Comments (13)
Hey Yangshell, there's no official description to run the code, yet. We're still experimenting with the architecture to find a good training setup to replicate the paper's results on the rooms_ring_camera dataset. Once we have a stable version and working model snapshots, we will merge the dev branch into master and write a detailed Readme.
In the meanwhile, you can check https://github.com/ogroth/tf-gqn/blob/rooms_ring_camera_training/train_gqn_draw.py
This is the run script training the GQN (provided you have downloaded the training data). However, we haven't managed to produce great visual results, yet.
from tf-gqn.
We have released a stable version of GQN which trains on the rooms_ring_camera dataset with the default parameters we provide. The training script is: https://github.com/ogroth/tf-gqn/blob/master/train_gqn_draw.py
Please see the Readme for detailed instructions on how to set up and run the code.
from tf-gqn.
i download the rooms_ring_camera dataset. but after i run the the script. the system will kill it. my computer has one 1080ti GPU. it not enough, needs better one ?
from tf-gqn.
i download the rooms_ring_camera dataset. but after i run the the script. the system will kill it. my computer has one 1080ti GPU. it not enough, needs better one ?
Hi wlred, could you please give a more detailed version of the error you get? Which script have you run (with which parameters) and what happened after it had been launched? Has it run into an out-of-memory error? A GTX 1080Ti is definitely sufficient to train the model.
from tf-gqn.
Hi ogroth, my steps:
(1)download the rooms_ring_camera dataset
(2)run the command:
1>source venv/bin/activate
2>python3 train_gqn_draw.py --data_dir /tmp/data/gqn-dataset --dataset rooms_ring_camera --model_dir /tmp/models/gqn
the output log is these:
Training a GQN.
FLAGS: Namespace(batch_size=36, chkpt_steps=10000, data_dir='/tmp/data/gqn-dataset', dataset='rooms_ring_camera', debug=False, initial_eval=False, log_steps=100, memcap=1.0, model_dir='/tmp/models/gqn', queue_buffer=64, queue_threads=4, train_epochs=40)
UNPARSED_ARGV: ['--mode_dir', '/tmp/models/gqn']
INFO:tensorflow:Using config: {'_save_checkpoints_secs': None, '_log_step_count_steps': 100, '_global_id_in_cluster': 0, '_task_id': 0, '_service': None, '_session_config': gpu_options {
per_process_gpu_memory_fraction: 1.0
allow_growth: true
}
, '_evaluation_master': '', '_is_chief': True, '_num_ps_replicas': 0, '_master': '', '_task_type': 'worker', '_tf_random_seed': None, '_cluster_spec': <tensorflow.python.training.server_lib.ClusterSpec object at 0x7fec2a484f28>, '_model_dir': '/tmp/models/gqn', '_save_checkpoints_steps': 10000, '_keep_checkpoint_every_n_hours': 10000, '_num_worker_replicas': 1, '_save_summary_steps': 100, '_keep_checkpoint_max': 5, '_train_distribute': None}
INFO:tensorflow:Calling model_fn.

= Your objective =
Reproduce everything in the GQN training thread above, from "Comments (13)" down to "a detailed Readme.", word for word.

= Extracted material =
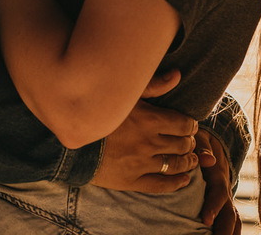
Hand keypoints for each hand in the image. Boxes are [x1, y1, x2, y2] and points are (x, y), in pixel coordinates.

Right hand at [90, 71, 197, 192]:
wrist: (70, 139)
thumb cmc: (96, 112)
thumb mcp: (123, 94)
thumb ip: (152, 84)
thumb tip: (177, 75)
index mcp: (149, 120)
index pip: (184, 125)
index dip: (190, 126)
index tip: (189, 126)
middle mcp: (149, 143)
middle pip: (183, 145)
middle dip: (190, 143)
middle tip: (189, 142)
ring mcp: (141, 164)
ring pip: (176, 165)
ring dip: (188, 162)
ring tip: (191, 159)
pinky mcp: (132, 181)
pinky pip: (162, 185)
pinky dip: (177, 183)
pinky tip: (184, 180)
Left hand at [197, 130, 240, 234]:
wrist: (212, 146)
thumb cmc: (201, 142)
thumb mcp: (201, 139)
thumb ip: (203, 148)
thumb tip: (208, 159)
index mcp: (218, 177)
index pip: (217, 194)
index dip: (212, 207)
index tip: (205, 220)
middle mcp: (225, 192)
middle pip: (229, 214)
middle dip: (223, 230)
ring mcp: (226, 200)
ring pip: (232, 220)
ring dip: (229, 233)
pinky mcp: (223, 206)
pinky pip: (229, 222)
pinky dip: (229, 232)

= Response below =
Comments (13)
Hey Yangshell, there's no official description to run the code, yet. We're still experimenting with the architecture to find a good training setup to replicate the paper's results on the rooms_ring_camera dataset. Once we have a stable version and working model snapshots, we will merge the dev branch into master and write a detailed Readme.